Essa virulência em torno das violações do caso Rafael não consegue se propagar ao
ponto de acabar com as arbitrariedades que acontecem contra ele ou a população a que ele
pertence, mas o tencionamento que provocam trinca em muitos momentos operações dolosas
comumente aplicadas contra pessoas negras e/ou evidenciam a existência de racismo
institucionalizado no Brasil. O castigo de ser mandado para solitária e a quase perca do
benefício do regime semiaberto – pela foto que ele bateu em um muro que tinha pichado uma
frase que contestava a finalidade de organização do Estado – mostra como a força da reação
do Estado aplicada contra ele tem objetivos muito maiores do que somente persegui-lo.
O que também está em jogo é o silenciamento de todo um setor da sociedade que tem
fortes possibilidades de criar empatia com Rafael e que por isso é preciso desabilitálo por
todos os meios, pois para o Estado seguir com o sadismo necropolítico contra o povo negro é
preciso que qualquer denúncia dos males que isso representa seja duramente reprimida.
A história de vida de Rafael, e das/dos que se encaixam em categorias similares a
dele, está sendo cruzada constantemente pelas tentativas de assassinato do Estado.
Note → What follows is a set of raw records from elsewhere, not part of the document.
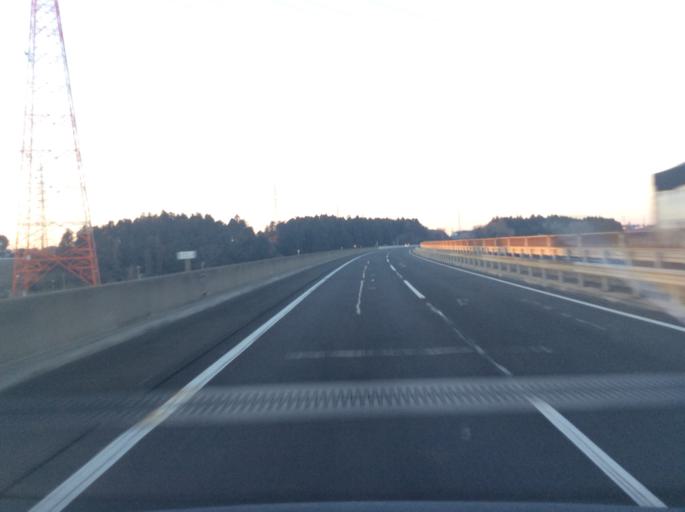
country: JP
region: Ibaraki
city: Funaishikawa
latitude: 36.4938
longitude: 140.5638
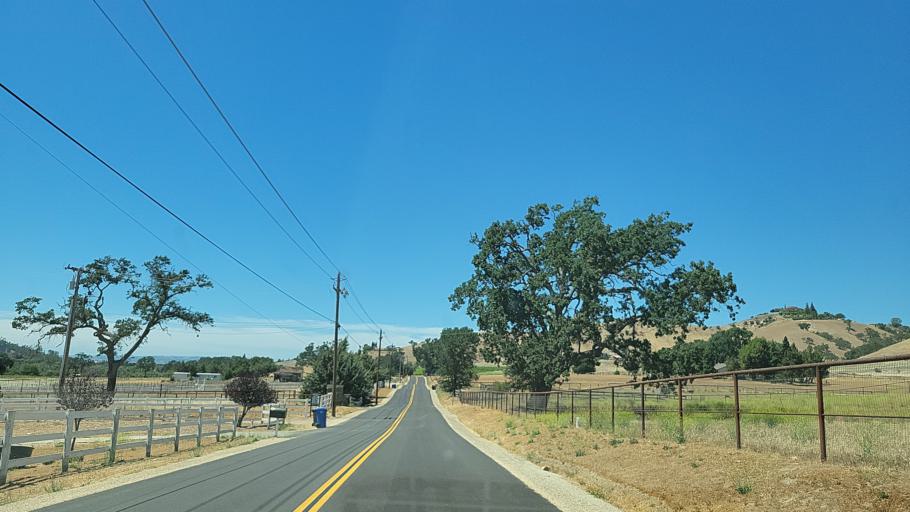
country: US
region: California
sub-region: San Luis Obispo County
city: Atascadero
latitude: 35.4822
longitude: -120.6309
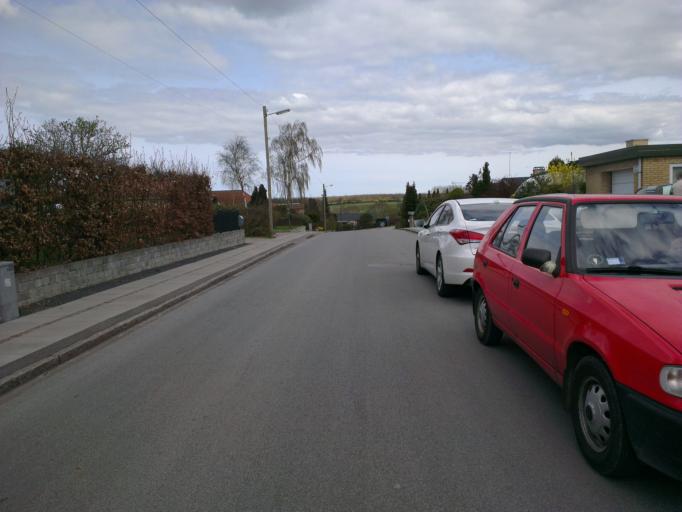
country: DK
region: Capital Region
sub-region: Frederikssund Kommune
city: Frederikssund
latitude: 55.8351
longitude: 12.0728
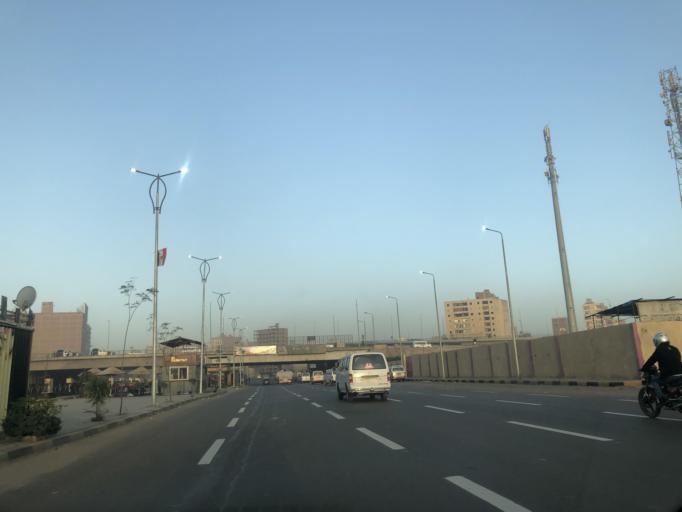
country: EG
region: Al Jizah
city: Al Jizah
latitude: 29.9739
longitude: 31.1744
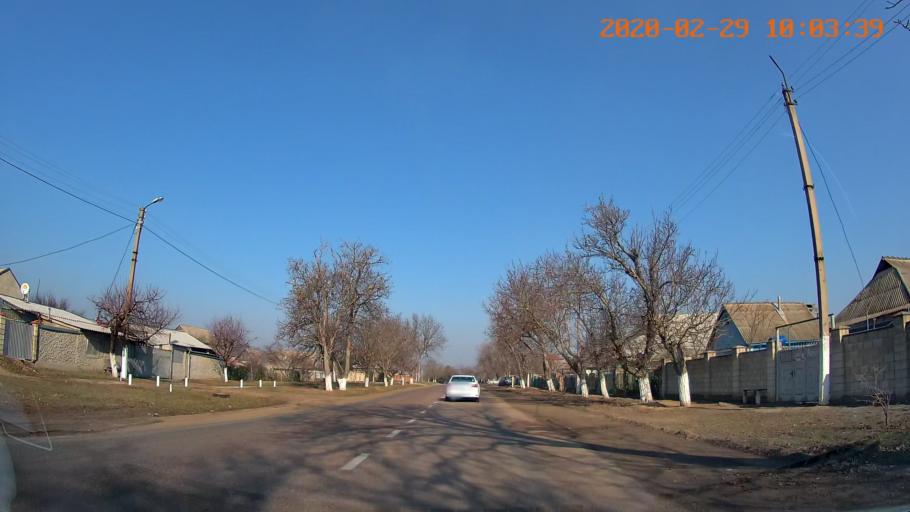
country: MD
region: Causeni
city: Chitcani
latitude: 46.7922
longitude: 29.6794
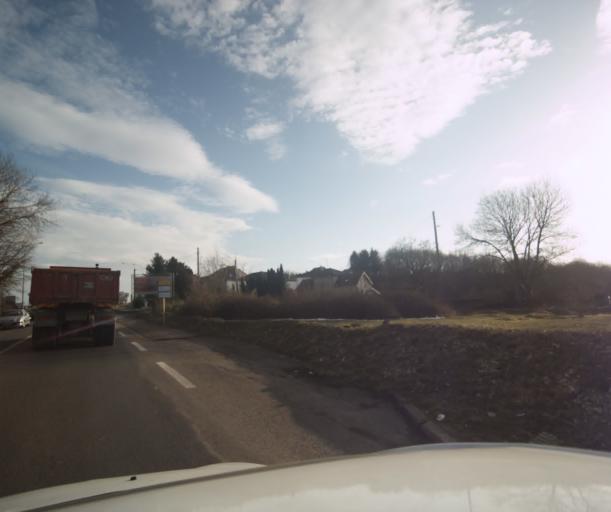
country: FR
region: Franche-Comte
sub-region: Departement du Doubs
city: Besancon
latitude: 47.2606
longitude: 6.0078
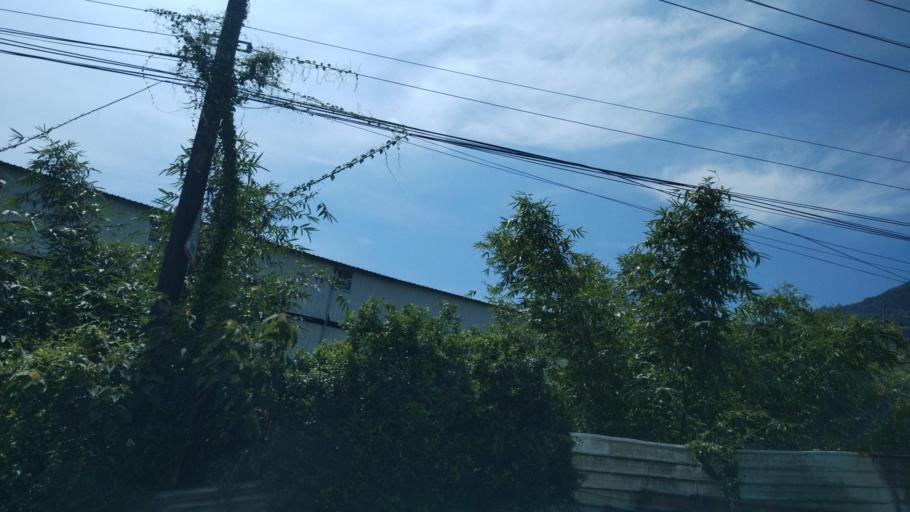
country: TW
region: Taipei
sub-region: Taipei
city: Banqiao
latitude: 24.9512
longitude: 121.5054
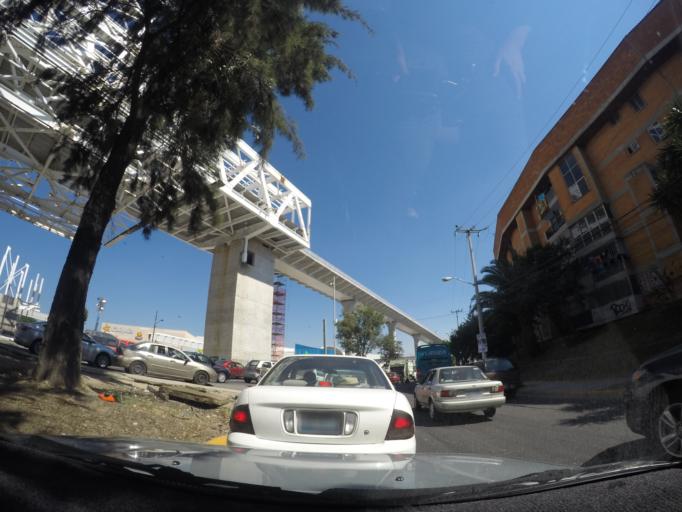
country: MX
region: Jalisco
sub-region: Zapotlanejo
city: La Mezquitera
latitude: 20.5661
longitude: -103.0777
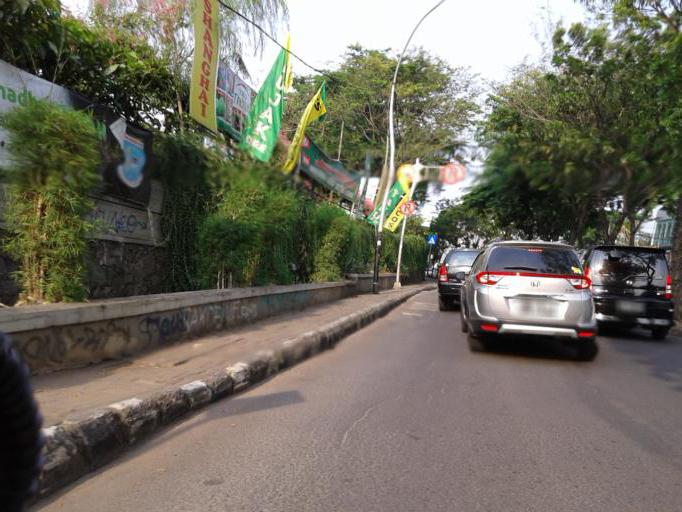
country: ID
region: Banten
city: South Tangerang
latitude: -6.2800
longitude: 106.7164
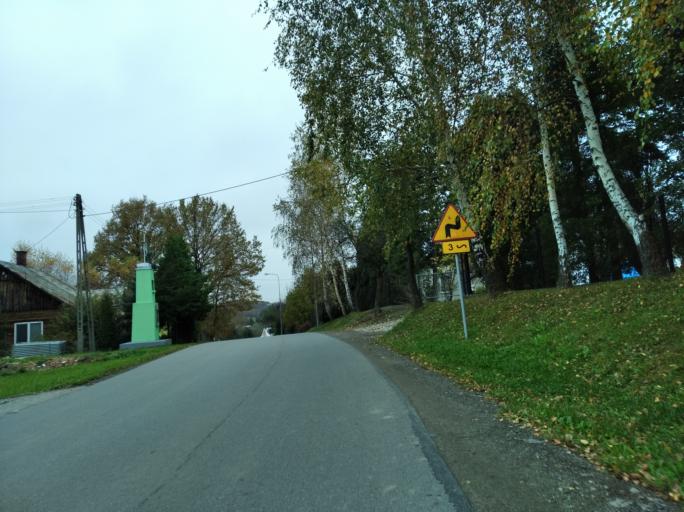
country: PL
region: Subcarpathian Voivodeship
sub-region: Powiat krosnienski
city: Jedlicze
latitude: 49.7298
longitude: 21.6520
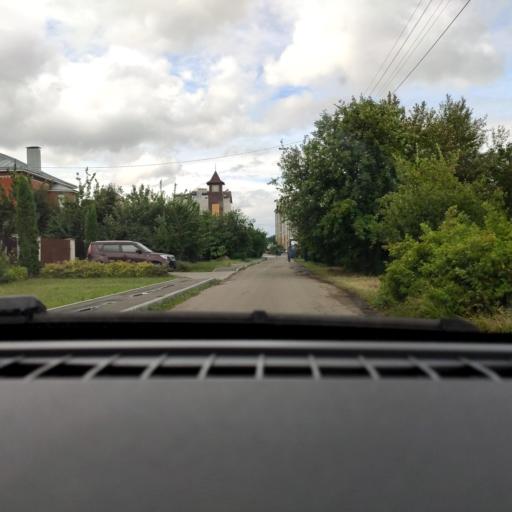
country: RU
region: Voronezj
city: Novaya Usman'
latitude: 51.6485
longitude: 39.3326
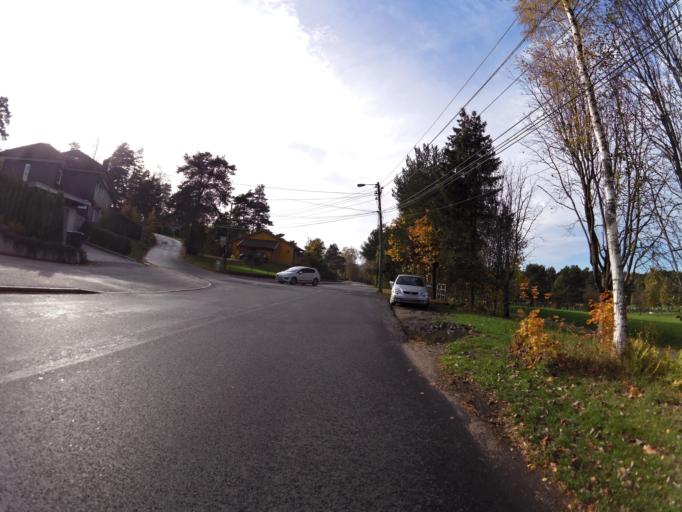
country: NO
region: Ostfold
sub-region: Fredrikstad
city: Fredrikstad
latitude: 59.2287
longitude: 10.9629
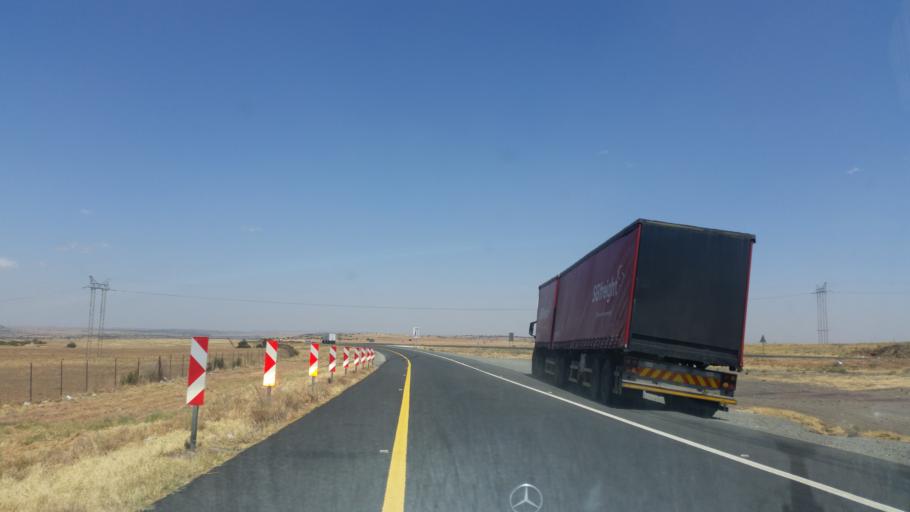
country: ZA
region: Orange Free State
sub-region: Lejweleputswa District Municipality
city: Winburg
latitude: -28.5012
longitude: 26.9970
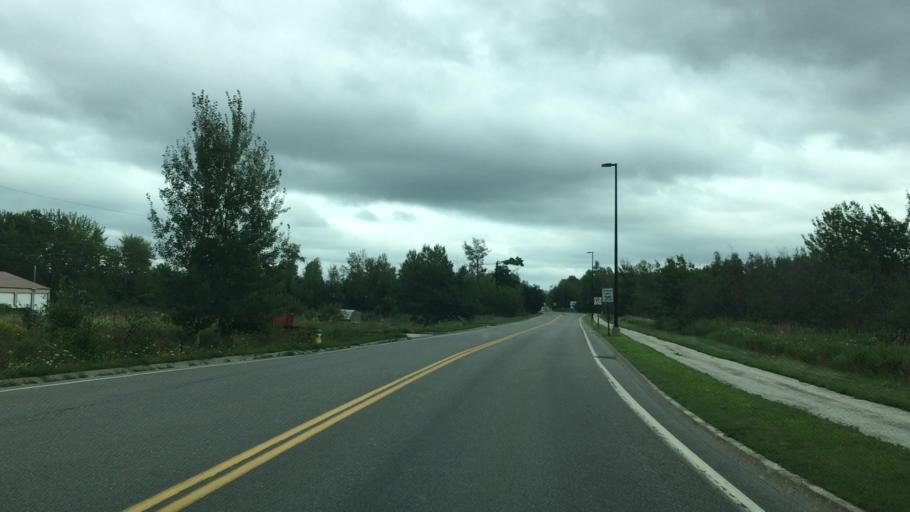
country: US
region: Maine
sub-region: Penobscot County
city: Brewer
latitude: 44.7769
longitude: -68.7435
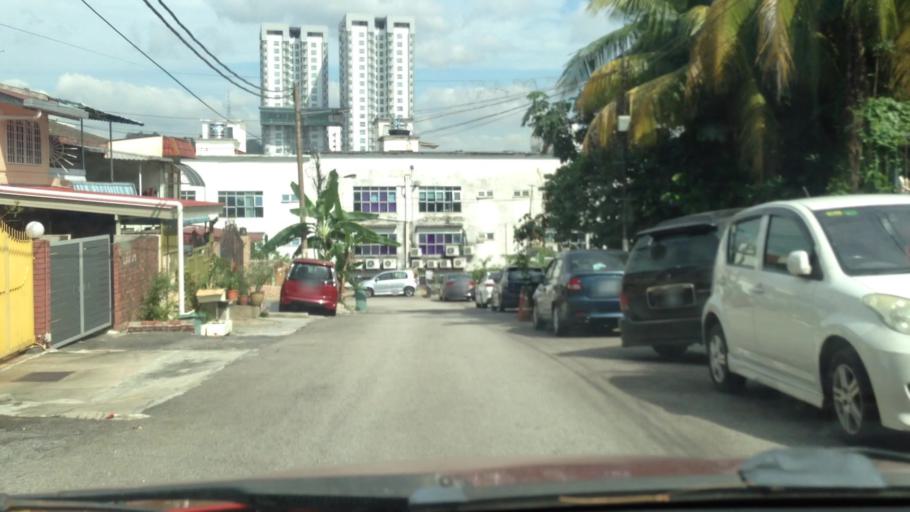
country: MY
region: Kuala Lumpur
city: Kuala Lumpur
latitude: 3.0915
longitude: 101.6780
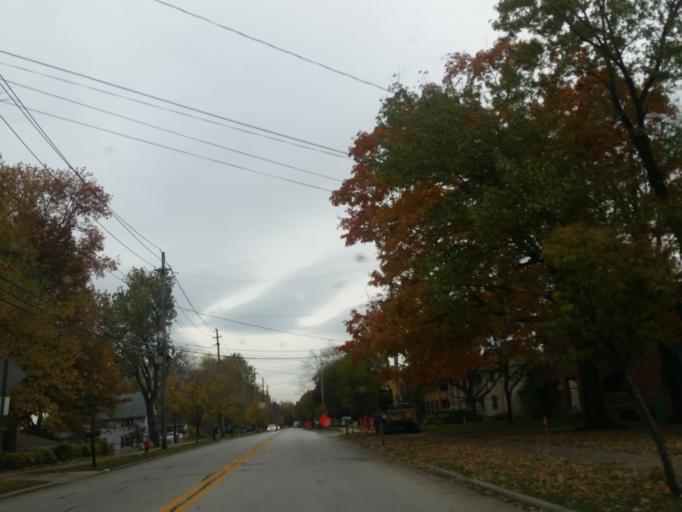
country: US
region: Ohio
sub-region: Cuyahoga County
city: Brooklyn Heights
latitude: 41.4195
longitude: -81.6738
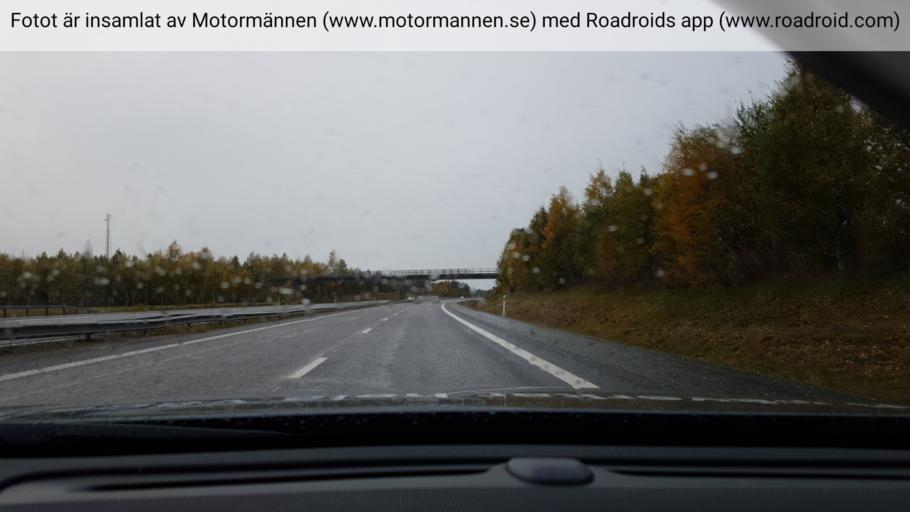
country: SE
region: Norrbotten
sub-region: Pitea Kommun
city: Pitea
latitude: 65.3525
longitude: 21.4370
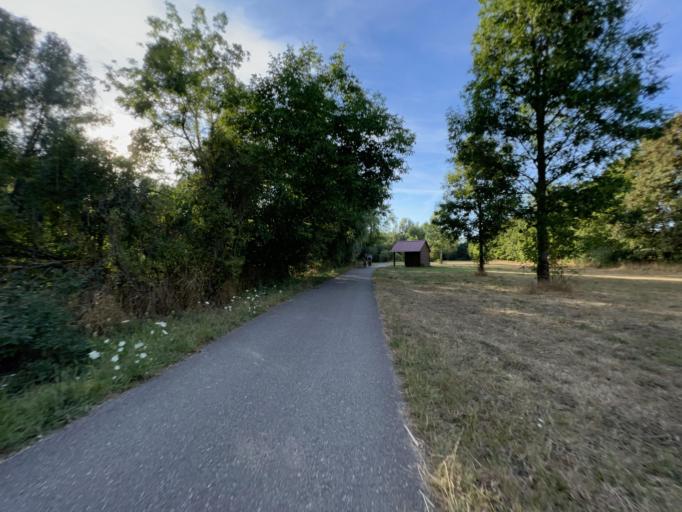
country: DE
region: North Rhine-Westphalia
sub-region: Regierungsbezirk Koln
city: Dueren
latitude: 50.8140
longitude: 6.4581
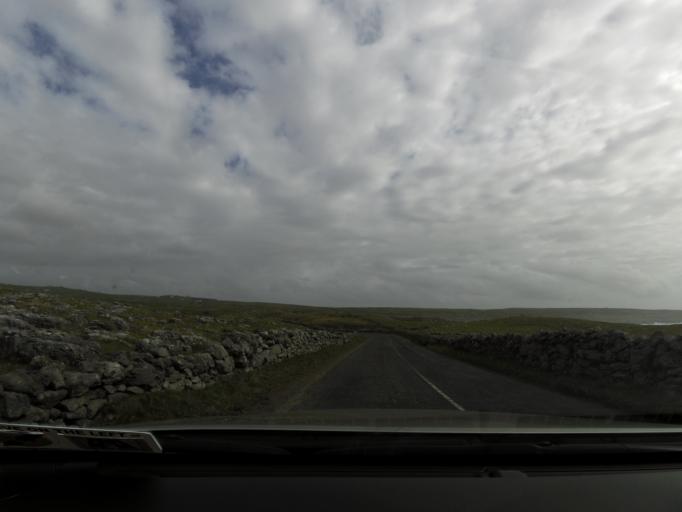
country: IE
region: Connaught
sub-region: County Galway
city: Bearna
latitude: 53.0600
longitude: -9.3620
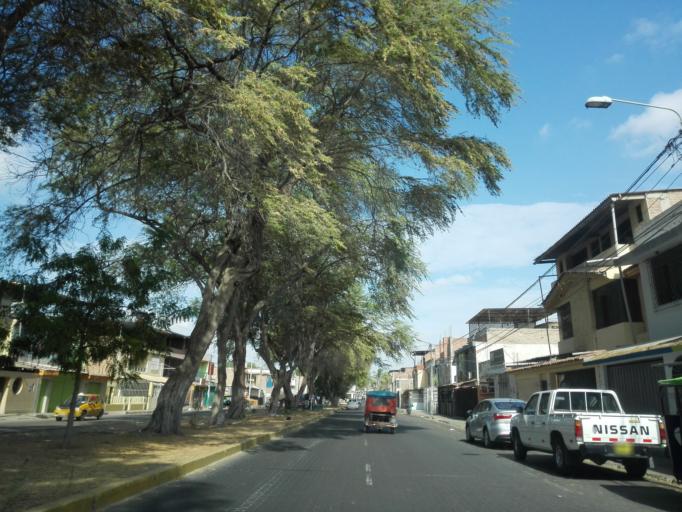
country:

É
justamente por essa trajetória ser semelhante à de vários outros indivíduos que a possibilidade
de condensação que ela possui se torna uma arma potente para os movimentos sociais
poderem denunciar a forma como o regime “democrático” produz violações. Com essa
compreensão é que me solidarizo ao tratamento que é dado ao caso Rafael Braga, de forma
extremamente cuidadosa para não perder seu poder mobilizador dentre dos mores em curso,
porém não perco a noção de que essa escolha excluí outros debates importantes (como uso de
psicoativos proibidos, a questão das violações à população em situação de rua e a não
existência de um sistema amplo de ressocialização no cárcere brasileiro) e que novas
estratégias que os englobem precisam ser pensadas.